Standard Life pays up for misleading material

Standard Life has been fined £2.45 million after having produced misleading marketing material for its Pension Sterling Fund.

The Financial Services Authority (FSA) found that the insurance giant had serious systems and controls failings between 10 July 2006 and 28 February 2009 that led to the problem with the fund's literature. The failures, the FSA said, resulted in a risk of unexpected capital losses for approximately 98,000 customers who had invested in the fund, which was intended primarily for pension investment. Investors had been led to believe that the fund was wholly invested in cash.

The fund lost 4.8 per cent (around £100million) on 14 January 2009, and in February 2009, Standard Life paid £102.7million into the fund to restore the value of investors' holdings to the position they would have been in prior to the fall in unit price.

The firm has also contacted existing customers identified as having received poorer quality marketing material, to determine whether they require further compensation. A report by an independent third party was also commissioned by Standard Life into the systems and controls.

"The FSA takes the issue of misleading financial promotions very seriously and the fine announced today demonstrates our commitment to the principle of credible deterrence," commented Margaret Cole, FSA director of enforcement and financial crime. "It is critical that consumers are given an accurate understanding of the nature of investment products and the risks involved. Without this information, consumers are unable to make informed decisions about whether investments are suitable for their individual investment strategy."

Standard Life, which fully cooperated with FSA and settled at an early stage of the investigation, qualified for a 30 per cent penalty reduction, which could have been £3.5million.

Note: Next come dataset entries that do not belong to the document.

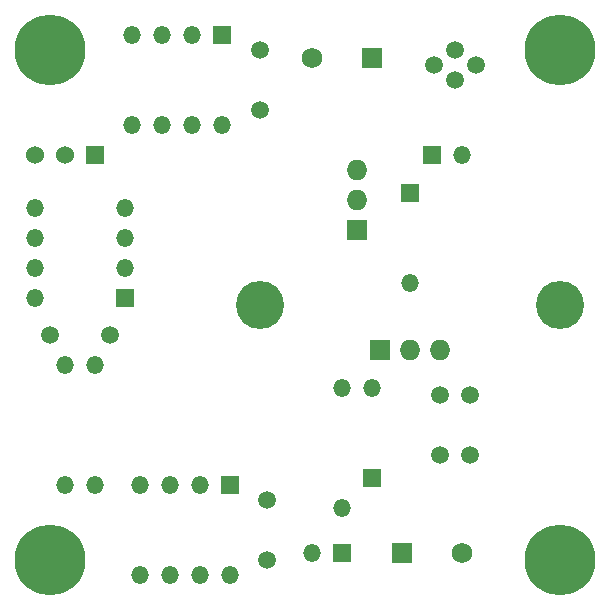
<source format=gts>
G04 (created by PCBNEW (2013-07-07 BZR 4022)-stable) date 3/25/2015 9:51:04 PM*
%MOIN*%
G04 Gerber Fmt 3.4, Leading zero omitted, Abs format*
%FSLAX34Y34*%
G01*
G70*
G90*
G04 APERTURE LIST*
%ADD10C,0.00590551*%
%ADD11R,0.069X0.069*%
%ADD12O,0.069X0.069*%
%ADD13R,0.059X0.059*%
%ADD14O,0.059X0.059*%
%ADD15R,0.06X0.06*%
%ADD16C,0.06*%
%ADD17C,0.059*%
%ADD18C,0.16*%
%ADD19C,0.069*%
%ADD20C,0.23622*%
G04 APERTURE END LIST*
G54D10*
G54D11*
X59500Y-55750D03*
G54D12*
X59500Y-54750D03*
X59500Y-53750D03*
G54D13*
X62000Y-53250D03*
G54D14*
X63000Y-53250D03*
G54D11*
X60250Y-59750D03*
G54D12*
X61250Y-59750D03*
X62250Y-59750D03*
G54D14*
X50750Y-60250D03*
X50750Y-64250D03*
X49750Y-64250D03*
X49750Y-60250D03*
G54D15*
X50750Y-53250D03*
G54D16*
X49750Y-53250D03*
X48750Y-53250D03*
G54D17*
X62750Y-49757D03*
X63438Y-50250D03*
X62061Y-50250D03*
X62750Y-50742D03*
X56500Y-66750D03*
X56500Y-64750D03*
X56250Y-51750D03*
X56250Y-49750D03*
X51250Y-59250D03*
X49250Y-59250D03*
G54D13*
X55250Y-64250D03*
G54D14*
X54250Y-64250D03*
X53250Y-64250D03*
X52250Y-64250D03*
X52250Y-67250D03*
X53250Y-67250D03*
X55250Y-67250D03*
X54250Y-67250D03*
G54D13*
X51750Y-58000D03*
G54D14*
X51750Y-57000D03*
X51750Y-56000D03*
X51750Y-55000D03*
X48750Y-55000D03*
X48750Y-56000D03*
X48750Y-58000D03*
X48750Y-57000D03*
G54D13*
X55000Y-49250D03*
G54D14*
X54000Y-49250D03*
X53000Y-49250D03*
X52000Y-49250D03*
X52000Y-52250D03*
X53000Y-52250D03*
X55000Y-52250D03*
X54000Y-52250D03*
G54D18*
X66250Y-58250D03*
X56250Y-58250D03*
G54D11*
X61000Y-66500D03*
G54D19*
X63000Y-66500D03*
G54D11*
X60000Y-50000D03*
G54D19*
X58000Y-50000D03*
G54D20*
X49250Y-49750D03*
X49250Y-66750D03*
X66250Y-49750D03*
X66250Y-66750D03*
G54D17*
X63250Y-61250D03*
X63250Y-63250D03*
X62250Y-61250D03*
X62250Y-63250D03*
G54D13*
X59000Y-66500D03*
G54D14*
X58000Y-66500D03*
X59000Y-65000D03*
X59000Y-61000D03*
G54D13*
X60000Y-64000D03*
G54D14*
X60000Y-61000D03*
G54D13*
X61250Y-54500D03*
G54D14*
X61250Y-57500D03*
M02*

</source>
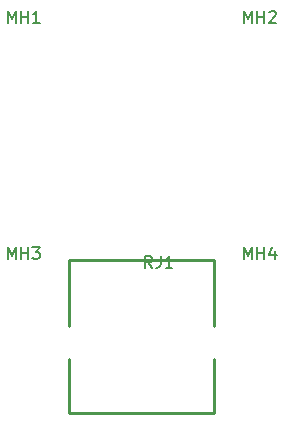
<source format=gbr>
G04 #@! TF.GenerationSoftware,KiCad,Pcbnew,(5.1.9)-1*
G04 #@! TF.CreationDate,2022-02-01T16:59:12-07:00*
G04 #@! TF.ProjectId,Limit_to_RJ11,4c696d69-745f-4746-9f5f-524a31312e6b,rev?*
G04 #@! TF.SameCoordinates,Original*
G04 #@! TF.FileFunction,Legend,Top*
G04 #@! TF.FilePolarity,Positive*
%FSLAX46Y46*%
G04 Gerber Fmt 4.6, Leading zero omitted, Abs format (unit mm)*
G04 Created by KiCad (PCBNEW (5.1.9)-1) date 2022-02-01 16:59:12*
%MOMM*%
%LPD*%
G01*
G04 APERTURE LIST*
%ADD10C,0.254000*%
%ADD11C,0.150000*%
G04 APERTURE END LIST*
D10*
X21100000Y-21320000D02*
X21100000Y-26920000D01*
X8900000Y-26920000D02*
X8900000Y-21320000D01*
X8900000Y-34320000D02*
X21100000Y-34320000D01*
X8900000Y-21320000D02*
X21100000Y-21320000D01*
X8900000Y-34320000D02*
X8900000Y-29720000D01*
X21100000Y-29720000D02*
X21100000Y-34320000D01*
D11*
X15907023Y-21995380D02*
X15573690Y-21519190D01*
X15335595Y-21995380D02*
X15335595Y-20995380D01*
X15716547Y-20995380D01*
X15811785Y-21043000D01*
X15859404Y-21090619D01*
X15907023Y-21185857D01*
X15907023Y-21328714D01*
X15859404Y-21423952D01*
X15811785Y-21471571D01*
X15716547Y-21519190D01*
X15335595Y-21519190D01*
X16621309Y-20995380D02*
X16621309Y-21709666D01*
X16573690Y-21852523D01*
X16478452Y-21947761D01*
X16335595Y-21995380D01*
X16240357Y-21995380D01*
X17621309Y-21995380D02*
X17049880Y-21995380D01*
X17335595Y-21995380D02*
X17335595Y-20995380D01*
X17240357Y-21138238D01*
X17145119Y-21233476D01*
X17049880Y-21281095D01*
X3666666Y-1252380D02*
X3666666Y-252380D01*
X4000000Y-966666D01*
X4333333Y-252380D01*
X4333333Y-1252380D01*
X4809523Y-1252380D02*
X4809523Y-252380D01*
X4809523Y-728571D02*
X5380952Y-728571D01*
X5380952Y-1252380D02*
X5380952Y-252380D01*
X6380952Y-1252380D02*
X5809523Y-1252380D01*
X6095238Y-1252380D02*
X6095238Y-252380D01*
X6000000Y-395238D01*
X5904761Y-490476D01*
X5809523Y-538095D01*
X23666666Y-1252380D02*
X23666666Y-252380D01*
X24000000Y-966666D01*
X24333333Y-252380D01*
X24333333Y-1252380D01*
X24809523Y-1252380D02*
X24809523Y-252380D01*
X24809523Y-728571D02*
X25380952Y-728571D01*
X25380952Y-1252380D02*
X25380952Y-252380D01*
X25809523Y-347619D02*
X25857142Y-300000D01*
X25952380Y-252380D01*
X26190476Y-252380D01*
X26285714Y-300000D01*
X26333333Y-347619D01*
X26380952Y-442857D01*
X26380952Y-538095D01*
X26333333Y-680952D01*
X25761904Y-1252380D01*
X26380952Y-1252380D01*
X3666666Y-21252380D02*
X3666666Y-20252380D01*
X4000000Y-20966666D01*
X4333333Y-20252380D01*
X4333333Y-21252380D01*
X4809523Y-21252380D02*
X4809523Y-20252380D01*
X4809523Y-20728571D02*
X5380952Y-20728571D01*
X5380952Y-21252380D02*
X5380952Y-20252380D01*
X5761904Y-20252380D02*
X6380952Y-20252380D01*
X6047619Y-20633333D01*
X6190476Y-20633333D01*
X6285714Y-20680952D01*
X6333333Y-20728571D01*
X6380952Y-20823809D01*
X6380952Y-21061904D01*
X6333333Y-21157142D01*
X6285714Y-21204761D01*
X6190476Y-21252380D01*
X5904761Y-21252380D01*
X5809523Y-21204761D01*
X5761904Y-21157142D01*
X23666666Y-21252380D02*
X23666666Y-20252380D01*
X24000000Y-20966666D01*
X24333333Y-20252380D01*
X24333333Y-21252380D01*
X24809523Y-21252380D02*
X24809523Y-20252380D01*
X24809523Y-20728571D02*
X25380952Y-20728571D01*
X25380952Y-21252380D02*
X25380952Y-20252380D01*
X26285714Y-20585714D02*
X26285714Y-21252380D01*
X26047619Y-20204761D02*
X25809523Y-20919047D01*
X26428571Y-20919047D01*
M02*

</source>
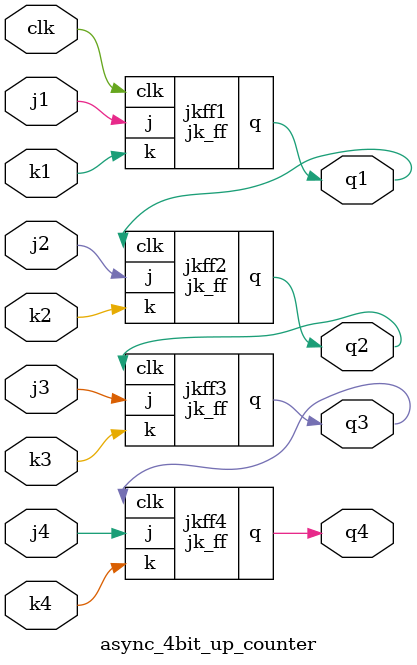
<source format=v>
`timescale 1ns / 1ps
module jk_ff(input clk,j,k,output reg q=0);
always@(posedge clk)
begin
case({j,k})
2'b00:q<=q;
2'b01:q<=0;
2'b10:q<=1;
2'b11:q<=~q;
endcase
end
endmodule

module async_4bit_up_counter(
    input clk,
    input j1,
    input j2,
    input j3,
    input j4,
    input k1,
    input k2,
    input k3,
    input k4,
    output q1,
    output q2,
    output q3,
    output q4
    );
    jk_ff jkff1(clk,j1,k1,q1);
    jk_ff jkff2(q1,j2,k2,q2);
    jk_ff jkff3(q2,j3,k3,q3);
    jk_ff jkff4(q3,j4,k4,q4);
endmodule

</source>
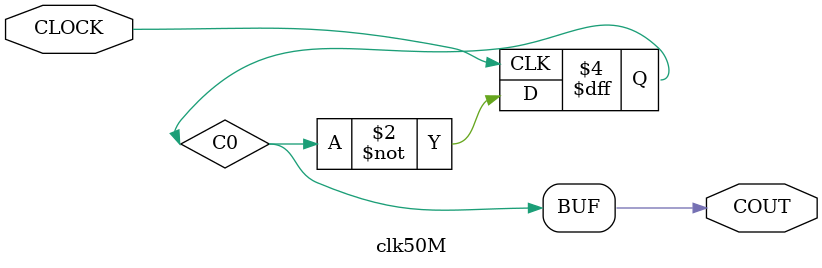
<source format=v>
`timescale 1ns / 1ps


module clk50M (input CLOCK, output COUT);
    reg C0 = 0;
    
    always @ (posedge CLOCK) begin
        C0 = ~C0;
    end
    
    assign COUT = C0;
endmodule
</source>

Standard Life said it had learned important lessons from its mistake and has improved its marketing literature processes to avoid this occurring again. "When our own internal review identified problems with some of our literature in February last year, we immediately apologised to customers and injected over £100million into the fund to compensate them for their losses from the sudden fall in unit price. Since then, we have conducted a full and thorough review of existing literature and put in place a new improved process for new literature. We have worked closely with the FSA throughout and co-operated fully with their investigation."

Mathew Rutter, financial services partner at law firm Beachcroft LLP, said the case was a perfect example of the FSA's reaction to claims that it has been too soft in the past on the firms it regulates.

"The fine emphasises the need for firms to make sure that they explain their products and services very clearly and accurately to customers. However, an added issue here was that concerns which were raised both internally and by customers were not properly addressed. Even when the literature was changed, existing customers who might have been misled were not told," said Rutter.